**PEDIDO A**
No texto sobre a navegação portuguesa, por quantos dias o marinheiro André Fernández resistiu na torre de vigia de seu barco?

____________

Histórias e mistérios de um empreendimento incrível
Entre as muitas proezas contadas por Crowley, ficamos encantados pela do marinheiro do Porto André Fernández que, em uma batalha naval com uma frota muçulmana, se entrincheirou na torre de vigia de seu barco e rechaçou todas as tentativas do inimigo de desalojá-lo lançando pedras e proferindo insultos durante dois dias.
O autor indica que ainda há muitos mistérios na navegação portuguesa. Talvez tenham avistado a América? “É uma questão interessante. Avançavam muito para o Atlântico para pegar os ventos que os levavam a circunavegar a África, e muitos registros se perderam no terremoto que arrasou Lisboa em 1755. É de se perguntar por que moveram a linha do tratado de Tordesilhas se ignoravam a existência do Brasil. Pessoalmente não acredito que tenham chegado e, de fato, não há nenhuma prova, mas...”.
Crowley menciona algumas mulheres nas viagens portuguesas à Índia. “Temos alguns nomes, mas não sabemos com que finalidade iam. Talvez fossem prostitutas. Em todo caso, não eram muitas e os portugueses se casaram com muita frequência com mulheres locais, o que indica que não as levavam para colonizar.”
O autor diz que a empreitada portuguesa inspirou a NASA. “[A agência espacial americana] levou em consideração como os portugueses dedicaram muito tempo ao aprendizado da exploração antes de realizar suas grandes viagens”, afirma. Mantendo essa comparação espacial, às vezes parece que os portugueses se lançaram sobre o Oceano Índico e o Mar Vermelho como os invasores extraterrestres de Independence Day — O Ressurgimento sobre a Terra. “Há um componente de violência e depredação sem escrúpulos. Eram homens sedentos de riqueza, ouro e especiarias, e com fome de poder. O Índico era um lugar tranquilo. Não quero parecer inocente e romântico, mas, embora houvesse conflitos pontuais e pirataria, não existia violência em grande escala. Havia muitos agentes diferentes e livre comércio. A ideia europeia de monopólio era completamente estranha. O mar era de todos. Os portugueses levaram o terror e o caos a este mundo.”

____________

**PEDIDO B**
Por favor, transcreva da listagem as linhas entre a que contém "order: Hemiptera" e a que contém "scientific name: Bombus impatiens", inclusive.

**INFORMAÇÕES FORNECIDAS**
____________

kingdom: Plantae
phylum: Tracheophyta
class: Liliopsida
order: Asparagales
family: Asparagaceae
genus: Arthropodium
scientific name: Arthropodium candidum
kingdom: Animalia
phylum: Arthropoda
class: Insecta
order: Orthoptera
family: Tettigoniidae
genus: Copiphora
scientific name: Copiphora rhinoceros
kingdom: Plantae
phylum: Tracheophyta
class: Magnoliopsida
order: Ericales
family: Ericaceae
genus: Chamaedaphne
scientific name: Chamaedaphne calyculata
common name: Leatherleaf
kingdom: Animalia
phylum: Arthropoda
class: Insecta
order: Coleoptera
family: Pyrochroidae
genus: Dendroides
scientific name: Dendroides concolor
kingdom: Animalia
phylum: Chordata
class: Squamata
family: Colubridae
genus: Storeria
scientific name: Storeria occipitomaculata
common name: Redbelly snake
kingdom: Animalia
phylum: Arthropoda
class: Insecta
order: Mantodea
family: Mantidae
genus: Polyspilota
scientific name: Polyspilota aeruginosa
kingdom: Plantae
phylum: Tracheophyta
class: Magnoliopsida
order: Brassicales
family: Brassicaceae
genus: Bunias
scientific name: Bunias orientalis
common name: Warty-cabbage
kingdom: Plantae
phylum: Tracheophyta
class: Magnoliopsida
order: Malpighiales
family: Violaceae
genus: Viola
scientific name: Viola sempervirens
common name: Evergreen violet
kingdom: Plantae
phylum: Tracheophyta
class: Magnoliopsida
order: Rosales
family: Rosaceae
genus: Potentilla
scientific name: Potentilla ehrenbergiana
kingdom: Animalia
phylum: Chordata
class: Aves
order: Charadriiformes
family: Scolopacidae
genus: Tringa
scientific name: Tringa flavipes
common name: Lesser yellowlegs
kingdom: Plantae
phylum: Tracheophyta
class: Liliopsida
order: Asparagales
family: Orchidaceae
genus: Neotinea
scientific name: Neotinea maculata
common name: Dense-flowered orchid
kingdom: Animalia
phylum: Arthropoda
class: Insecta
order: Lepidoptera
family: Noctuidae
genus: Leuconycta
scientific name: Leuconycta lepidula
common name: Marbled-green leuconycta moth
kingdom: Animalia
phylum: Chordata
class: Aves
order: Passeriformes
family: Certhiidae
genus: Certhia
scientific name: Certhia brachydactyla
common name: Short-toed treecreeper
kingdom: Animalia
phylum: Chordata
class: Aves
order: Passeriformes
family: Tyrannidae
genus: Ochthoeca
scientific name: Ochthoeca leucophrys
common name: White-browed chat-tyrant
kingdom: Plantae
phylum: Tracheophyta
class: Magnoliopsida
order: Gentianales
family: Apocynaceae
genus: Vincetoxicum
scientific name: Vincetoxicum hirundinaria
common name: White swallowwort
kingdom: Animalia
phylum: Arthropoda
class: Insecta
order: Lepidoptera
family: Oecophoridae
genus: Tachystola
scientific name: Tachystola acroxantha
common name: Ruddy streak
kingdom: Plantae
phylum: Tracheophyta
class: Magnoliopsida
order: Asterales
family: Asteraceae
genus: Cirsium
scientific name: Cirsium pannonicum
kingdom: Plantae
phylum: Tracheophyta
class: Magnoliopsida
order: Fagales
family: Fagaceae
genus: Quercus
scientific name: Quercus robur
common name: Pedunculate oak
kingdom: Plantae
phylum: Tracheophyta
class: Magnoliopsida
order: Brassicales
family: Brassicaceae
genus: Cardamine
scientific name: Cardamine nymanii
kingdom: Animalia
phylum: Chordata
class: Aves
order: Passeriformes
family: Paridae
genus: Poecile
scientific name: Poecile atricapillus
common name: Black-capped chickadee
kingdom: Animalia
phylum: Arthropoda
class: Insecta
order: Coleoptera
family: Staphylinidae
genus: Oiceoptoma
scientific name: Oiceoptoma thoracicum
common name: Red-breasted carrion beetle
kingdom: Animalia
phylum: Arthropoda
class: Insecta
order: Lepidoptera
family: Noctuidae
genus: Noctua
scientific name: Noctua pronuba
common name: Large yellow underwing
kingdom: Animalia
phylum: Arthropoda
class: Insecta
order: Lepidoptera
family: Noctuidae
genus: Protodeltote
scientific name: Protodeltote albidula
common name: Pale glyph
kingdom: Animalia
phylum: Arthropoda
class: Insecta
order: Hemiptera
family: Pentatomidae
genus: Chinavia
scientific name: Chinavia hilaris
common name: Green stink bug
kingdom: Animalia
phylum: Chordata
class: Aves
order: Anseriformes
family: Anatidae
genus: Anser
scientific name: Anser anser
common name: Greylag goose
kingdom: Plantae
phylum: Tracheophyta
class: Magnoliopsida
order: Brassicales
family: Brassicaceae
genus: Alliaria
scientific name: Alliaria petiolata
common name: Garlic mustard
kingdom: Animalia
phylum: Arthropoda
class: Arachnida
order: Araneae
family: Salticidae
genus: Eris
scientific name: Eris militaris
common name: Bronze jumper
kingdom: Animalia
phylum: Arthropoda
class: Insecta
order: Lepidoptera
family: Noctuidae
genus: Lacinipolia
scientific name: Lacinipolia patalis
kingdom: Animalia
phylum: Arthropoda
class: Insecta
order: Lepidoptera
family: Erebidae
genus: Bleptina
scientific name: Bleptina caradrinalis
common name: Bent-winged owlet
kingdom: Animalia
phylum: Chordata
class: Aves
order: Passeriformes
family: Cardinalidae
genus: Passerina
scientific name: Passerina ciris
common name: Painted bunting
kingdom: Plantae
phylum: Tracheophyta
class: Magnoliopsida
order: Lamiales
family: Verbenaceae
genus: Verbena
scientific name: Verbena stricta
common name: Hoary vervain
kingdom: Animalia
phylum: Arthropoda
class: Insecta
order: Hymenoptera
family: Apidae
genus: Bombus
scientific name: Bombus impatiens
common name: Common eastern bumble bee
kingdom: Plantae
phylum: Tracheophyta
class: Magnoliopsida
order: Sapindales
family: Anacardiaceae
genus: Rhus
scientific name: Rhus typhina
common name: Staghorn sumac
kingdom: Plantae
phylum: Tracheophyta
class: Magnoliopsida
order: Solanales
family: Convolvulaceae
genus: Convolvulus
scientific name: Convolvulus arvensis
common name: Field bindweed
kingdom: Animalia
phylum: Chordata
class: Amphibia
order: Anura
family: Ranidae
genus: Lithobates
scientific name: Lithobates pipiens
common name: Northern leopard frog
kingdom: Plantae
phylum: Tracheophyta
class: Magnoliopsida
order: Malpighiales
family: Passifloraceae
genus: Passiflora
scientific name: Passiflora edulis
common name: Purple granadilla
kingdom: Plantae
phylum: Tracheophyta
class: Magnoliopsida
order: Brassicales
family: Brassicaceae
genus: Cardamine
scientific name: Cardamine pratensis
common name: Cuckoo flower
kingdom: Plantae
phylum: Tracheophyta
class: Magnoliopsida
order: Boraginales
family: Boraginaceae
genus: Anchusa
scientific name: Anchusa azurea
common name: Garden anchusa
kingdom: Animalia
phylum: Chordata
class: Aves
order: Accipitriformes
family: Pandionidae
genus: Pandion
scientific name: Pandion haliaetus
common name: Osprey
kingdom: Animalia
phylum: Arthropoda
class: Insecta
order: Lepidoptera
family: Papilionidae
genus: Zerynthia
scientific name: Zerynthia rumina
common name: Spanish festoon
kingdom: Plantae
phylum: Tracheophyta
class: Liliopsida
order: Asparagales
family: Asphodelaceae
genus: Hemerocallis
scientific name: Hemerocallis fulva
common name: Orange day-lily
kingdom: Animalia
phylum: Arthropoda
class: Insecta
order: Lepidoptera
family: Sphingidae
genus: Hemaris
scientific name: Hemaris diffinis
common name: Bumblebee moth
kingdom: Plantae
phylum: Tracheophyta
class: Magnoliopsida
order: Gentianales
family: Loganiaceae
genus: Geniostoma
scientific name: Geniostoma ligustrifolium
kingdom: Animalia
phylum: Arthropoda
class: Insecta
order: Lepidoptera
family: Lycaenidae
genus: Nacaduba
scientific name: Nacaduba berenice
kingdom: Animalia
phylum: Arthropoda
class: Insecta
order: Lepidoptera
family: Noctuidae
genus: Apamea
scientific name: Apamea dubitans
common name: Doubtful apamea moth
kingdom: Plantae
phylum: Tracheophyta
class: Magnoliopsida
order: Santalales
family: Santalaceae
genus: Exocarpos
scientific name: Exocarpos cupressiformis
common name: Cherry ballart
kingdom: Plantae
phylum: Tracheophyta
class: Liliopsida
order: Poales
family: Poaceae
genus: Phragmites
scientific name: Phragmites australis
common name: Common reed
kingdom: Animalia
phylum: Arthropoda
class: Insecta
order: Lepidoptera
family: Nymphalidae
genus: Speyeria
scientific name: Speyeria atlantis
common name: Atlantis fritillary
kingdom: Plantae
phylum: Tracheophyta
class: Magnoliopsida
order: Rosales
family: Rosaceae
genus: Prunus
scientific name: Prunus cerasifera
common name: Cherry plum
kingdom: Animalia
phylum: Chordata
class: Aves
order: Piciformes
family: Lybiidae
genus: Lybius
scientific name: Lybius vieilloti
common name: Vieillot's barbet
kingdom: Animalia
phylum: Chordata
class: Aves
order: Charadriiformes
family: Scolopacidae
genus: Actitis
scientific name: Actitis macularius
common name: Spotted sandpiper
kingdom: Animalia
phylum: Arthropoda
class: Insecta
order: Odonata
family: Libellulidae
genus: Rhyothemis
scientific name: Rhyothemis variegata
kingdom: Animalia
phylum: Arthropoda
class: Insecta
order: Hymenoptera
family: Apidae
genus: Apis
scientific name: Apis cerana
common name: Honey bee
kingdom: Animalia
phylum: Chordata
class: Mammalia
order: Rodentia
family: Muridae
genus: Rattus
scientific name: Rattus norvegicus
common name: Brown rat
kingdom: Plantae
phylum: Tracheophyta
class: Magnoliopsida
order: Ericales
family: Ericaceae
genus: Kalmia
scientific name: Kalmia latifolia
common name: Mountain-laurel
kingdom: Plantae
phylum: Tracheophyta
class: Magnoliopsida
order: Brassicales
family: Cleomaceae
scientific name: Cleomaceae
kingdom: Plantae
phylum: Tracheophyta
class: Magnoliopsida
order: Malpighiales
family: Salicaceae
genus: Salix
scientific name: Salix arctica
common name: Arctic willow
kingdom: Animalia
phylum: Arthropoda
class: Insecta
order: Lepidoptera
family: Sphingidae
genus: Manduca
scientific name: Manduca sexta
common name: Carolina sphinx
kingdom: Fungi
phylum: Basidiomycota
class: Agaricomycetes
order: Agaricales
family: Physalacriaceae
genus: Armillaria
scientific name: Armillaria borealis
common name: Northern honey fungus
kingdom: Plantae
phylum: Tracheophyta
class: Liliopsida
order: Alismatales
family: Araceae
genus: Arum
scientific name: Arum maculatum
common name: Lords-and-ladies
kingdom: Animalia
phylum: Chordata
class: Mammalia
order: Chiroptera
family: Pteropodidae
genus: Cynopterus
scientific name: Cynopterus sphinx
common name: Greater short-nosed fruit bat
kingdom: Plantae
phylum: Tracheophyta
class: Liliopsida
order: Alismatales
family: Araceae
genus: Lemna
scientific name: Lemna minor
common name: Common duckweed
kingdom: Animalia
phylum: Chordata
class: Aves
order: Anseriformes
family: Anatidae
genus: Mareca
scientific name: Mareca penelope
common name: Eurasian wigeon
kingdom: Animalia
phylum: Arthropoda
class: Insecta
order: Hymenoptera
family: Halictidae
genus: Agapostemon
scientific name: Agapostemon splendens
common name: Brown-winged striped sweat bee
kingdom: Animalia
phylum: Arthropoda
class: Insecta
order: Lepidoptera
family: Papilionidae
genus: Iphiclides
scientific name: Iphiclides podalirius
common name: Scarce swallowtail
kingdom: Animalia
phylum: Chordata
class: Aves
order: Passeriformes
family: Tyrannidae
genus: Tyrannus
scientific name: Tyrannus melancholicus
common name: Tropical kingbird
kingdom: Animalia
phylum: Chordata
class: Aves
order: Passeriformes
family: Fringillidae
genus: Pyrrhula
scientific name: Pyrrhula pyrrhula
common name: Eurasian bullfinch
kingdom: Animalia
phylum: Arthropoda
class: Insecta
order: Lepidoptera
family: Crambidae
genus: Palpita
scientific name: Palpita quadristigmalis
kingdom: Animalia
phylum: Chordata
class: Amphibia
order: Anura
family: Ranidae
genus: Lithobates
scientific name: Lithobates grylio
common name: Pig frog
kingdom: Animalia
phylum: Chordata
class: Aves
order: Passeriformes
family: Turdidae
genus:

____________

**RESULTADO DO EXERCÍCIO A**
Por dois dias.

**RESULTADO DO EXERCÍCIO B**
order: Hemiptera
family: Pentatomidae
genus: Chinavia
scientific name: Chinavia hilaris
common name: Green stink bug
kingdom: Animalia
phylum: Chordata
class: Aves
order: Anseriformes
family: Anatidae
genus: Anser
scientific name: Anser anser
common name: Greylag goose
kingdom: Plantae
phylum: Tracheophyta
class: Magnoliopsida
order: Brassicales
family: Brassicaceae
genus: Alliaria
scientific name: Alliaria petiolata
common name: Garlic mustard
kingdom: Animalia
phylum: Arthropoda
class: Arachnida
order: Araneae
family: Salticidae
genus: Eris
scientific name: Eris militaris
common name: Bronze jumper
kingdom: Animalia
phylum: Arthropoda
class: Insecta
order: Lepidoptera
family: Noctuidae
genus: Lacinipolia
scientific name: Lacinipolia patalis
kingdom: Animalia
phylum: Arthropoda
class: Insecta
order: Lepidoptera
family: Erebidae
genus: Bleptina
scientific name: Bleptina caradrinalis
common name: Bent-winged owlet
kingdom: Animalia
phylum: Chordata
class: Aves
order: Passeriformes
family: Cardinalidae
genus: Passerina
scientific name: Passerina ciris
common name: Painted bunting
kingdom: Plantae
phylum: Tracheophyta
class: Magnoliopsida
order: Lamiales
family: Verbenaceae
genus: Verbena
scientific name: Verbena stricta
common name: Hoary vervain
kingdom: Animalia
phylum: Arthropoda
class: Insecta
order: Hymenoptera
family: Apidae
genus: Bombus
scientific name: Bombus impatiens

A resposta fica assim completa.